Bref chaque année l'immigration coûte environ 20 milliards aux contribuables. Il est facile de comprendre qu'un immigré qui travaille rapporte plus qu'il ne coûte et que c'est le contraire pour un immigré qui ne travaille pas. Mais c'est cette catégorie qui est la plus nombreuse et aucun des scénarios que j'ai décrits (recrutement, régularisation, quotas, baisse du chômage, hausse du pouvoir d’achat, ne paraît susceptible d'inverser durablement la tendance.

Depuis quelques temps, on a le sentiment que la France, dans les rapports de l'Insee notamment, ne ferme plus systématiquement les yeux sur certains chiffres, ethniques notamment. Cela vous a-t-il permis d'affiner votre travail ? Et est-ce le signe d'un retour au réalisme ?

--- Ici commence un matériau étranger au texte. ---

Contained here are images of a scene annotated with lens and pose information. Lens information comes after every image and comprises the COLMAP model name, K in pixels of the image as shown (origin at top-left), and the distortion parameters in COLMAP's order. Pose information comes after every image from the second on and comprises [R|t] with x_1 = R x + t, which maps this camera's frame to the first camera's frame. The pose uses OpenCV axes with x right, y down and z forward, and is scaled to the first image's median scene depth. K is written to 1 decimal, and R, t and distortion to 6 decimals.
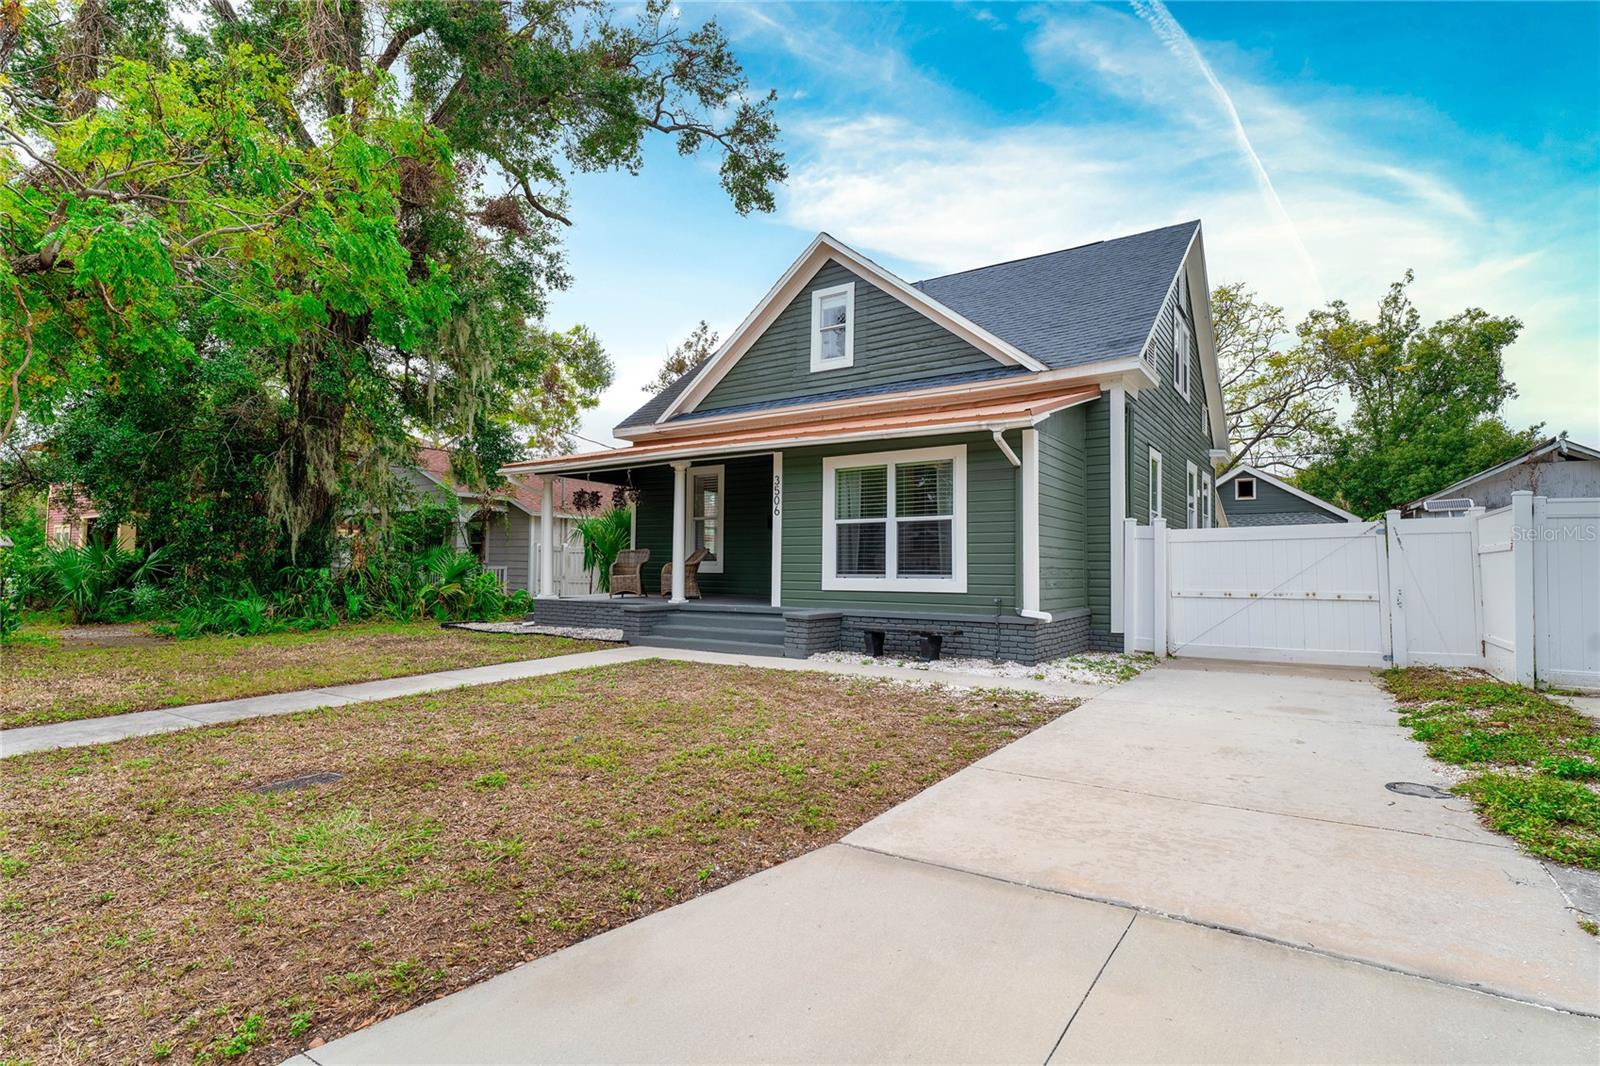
lens RADIAL K [[787.0, 0, 801.6], [0, 787.0, 537.7], [0, 0, 1]] dist [0.001409, 0.000062]
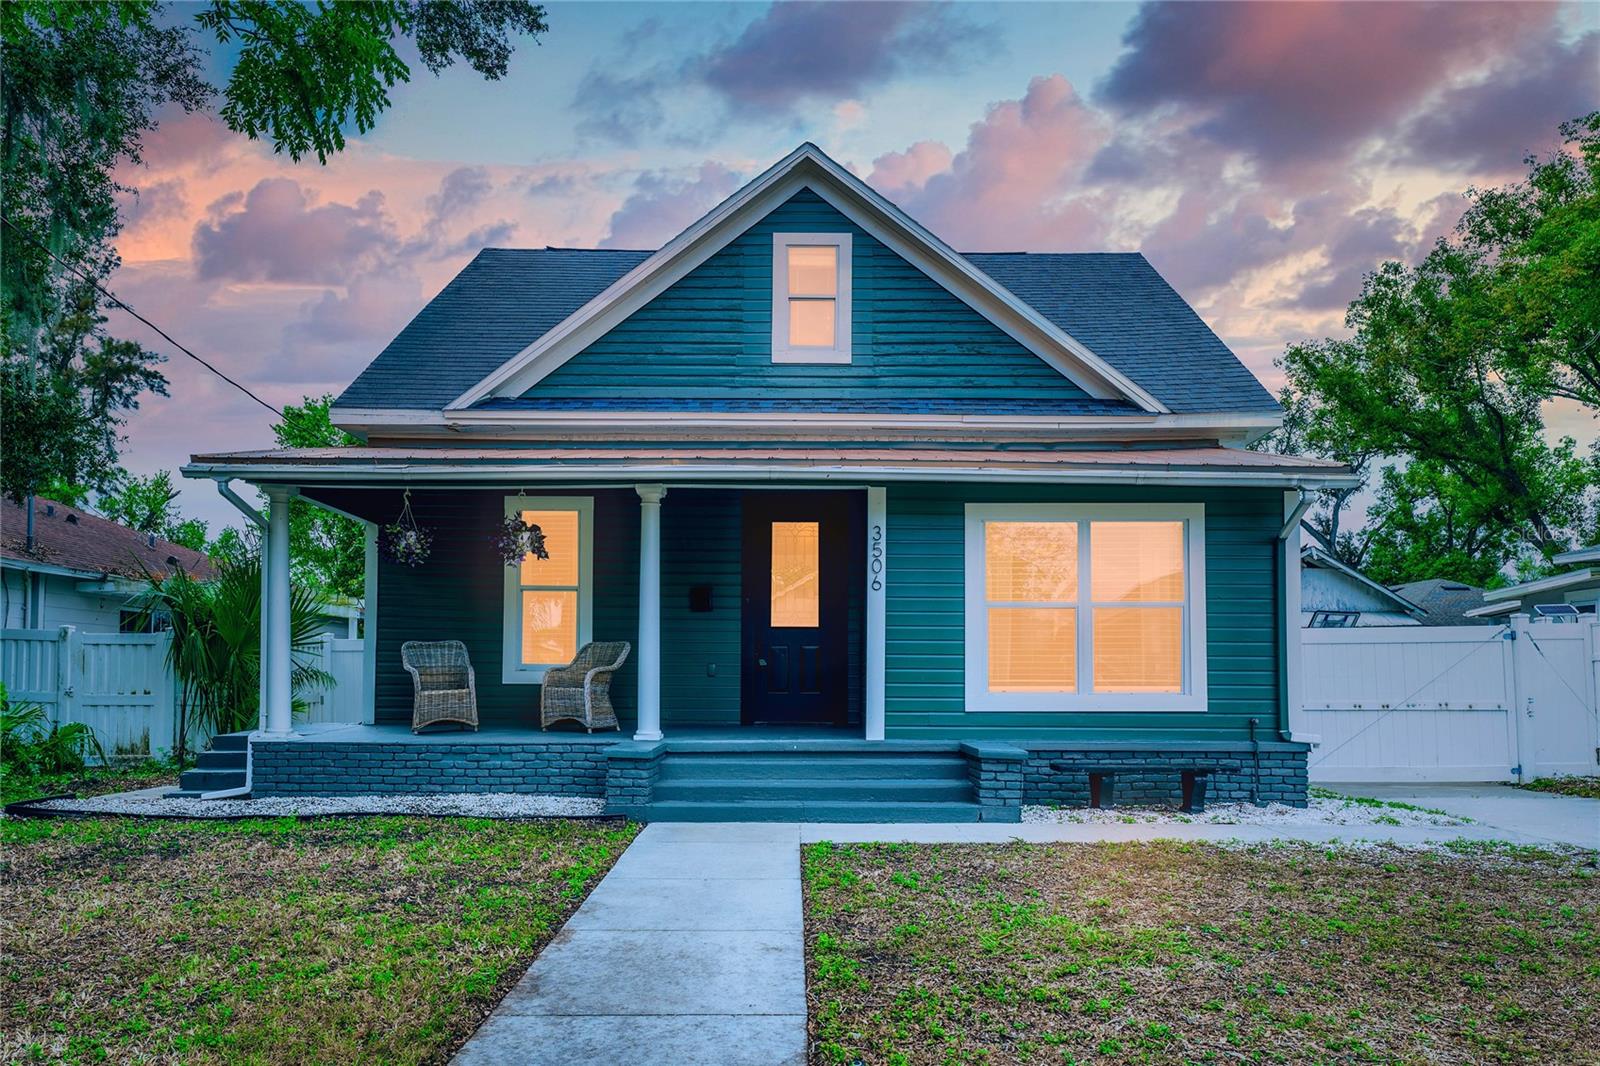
lens RADIAL K [[1068.7, 0, 803.6], [0, 1068.7, 649.5], [0, 0, 1]] dist [-0.002808, -0.002087]
pose [[0.824214, 0.010399, 0.566183, -0.548887], [-0.020864, 0.999710, 0.012011, 0.008306], [-0.565894, -0.021712, 0.824192, 0.349634]]
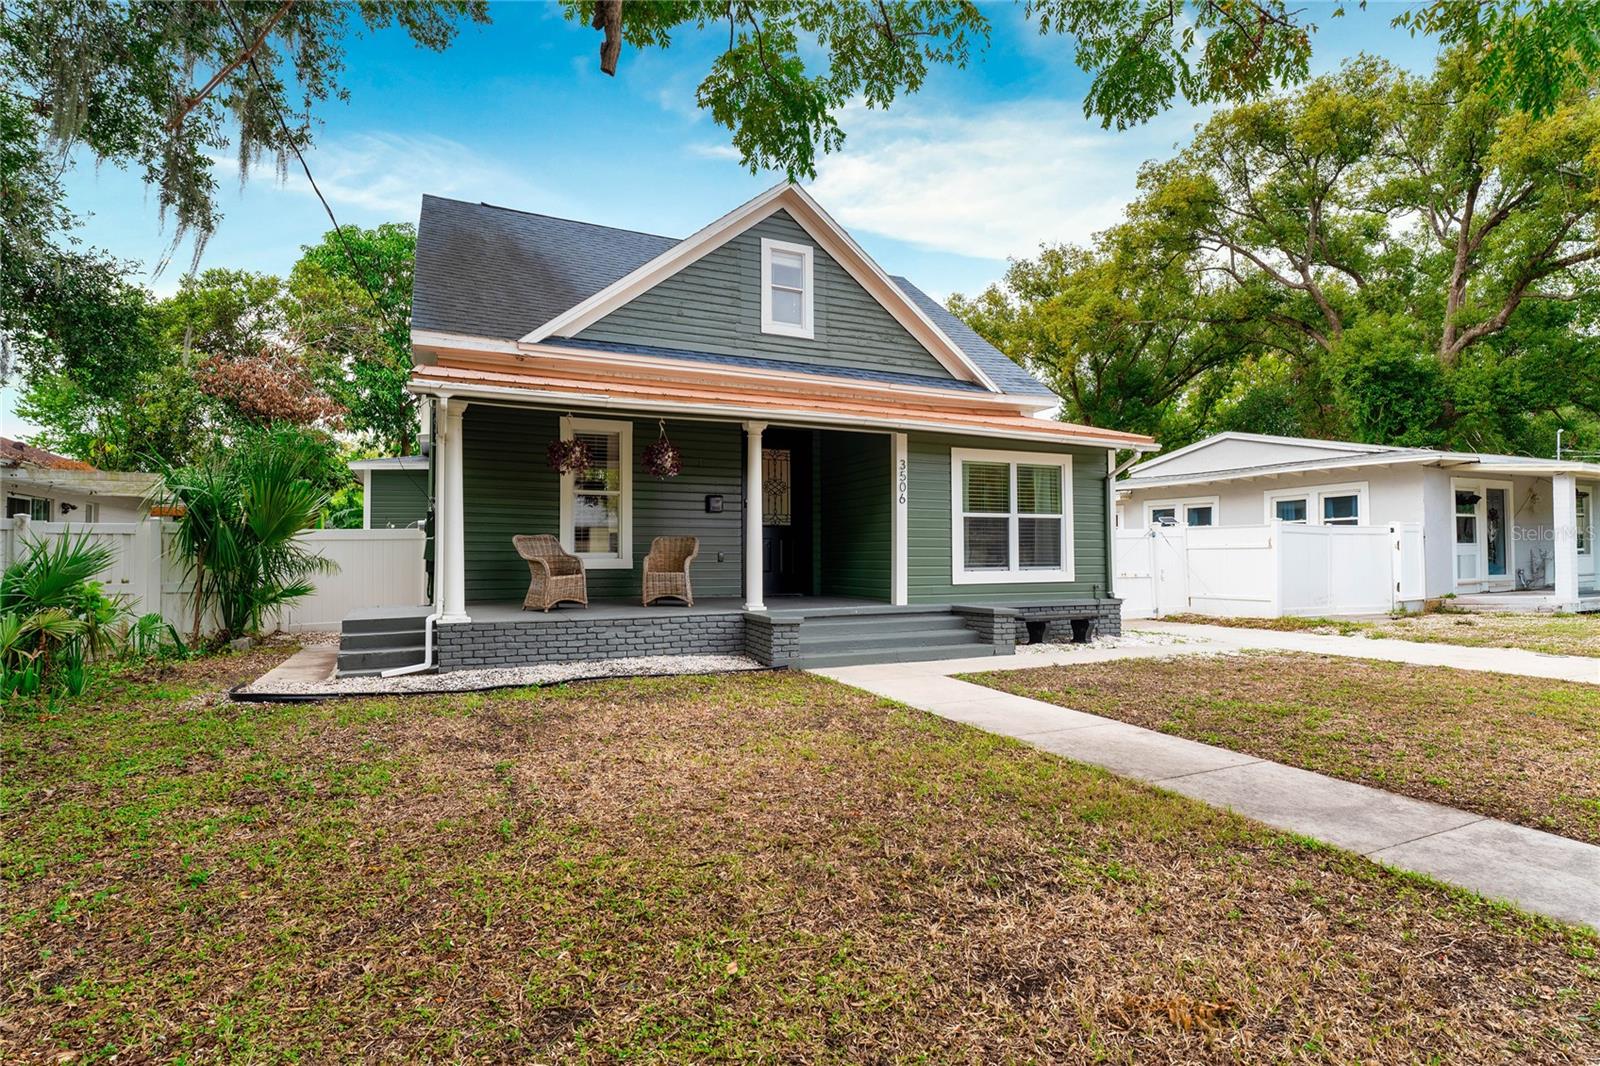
lens RADIAL K [[804.4, 0, 800.2], [0, 804.4, 535.4], [0, 0, 1]] dist [0.003907, 0.000326]
pose [[0.509019, 0.013851, 0.860644, -0.884430], [-0.029478, 0.999565, 0.001347, 0.010005], [-0.860251, -0.026055, 0.509205, 0.633849]]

La France est un des seuls pays où les statistiques ethniques sont interdites ce qui est aberrant. Comment combattre les discriminations si on camoufle l'identité de ceux qui en sont victimes ? Il y a eu certes des avancées. Les chercheurs connaissent aujourd'hui le nombre des enfants d'origine étrangère, leur répartition en fonction des origines, de la structure familiale, de l’arrivée en France d'un ou des deux parents, mais ces chiffres ne sont pas médiatisés par peur de déclencher des réactions xénophobes. Sauf qu’à considérer les Français comme des citoyens qui ne seraient pas adultes, on favorise les rumeurs et les amalgames. Une fois de plus l'idéologie l'emporte sur l'information. Et la grande perdante de ce jeu de dupes, c'est en définitive la démocratie.

1 . J.P Gourévitch  Les véritables enjeux des migrations, Le Rocher, 2017

2 . J.P Gourévitch  L'islamo-business, vivier du terrorisme, P.G. de Roux, 2016.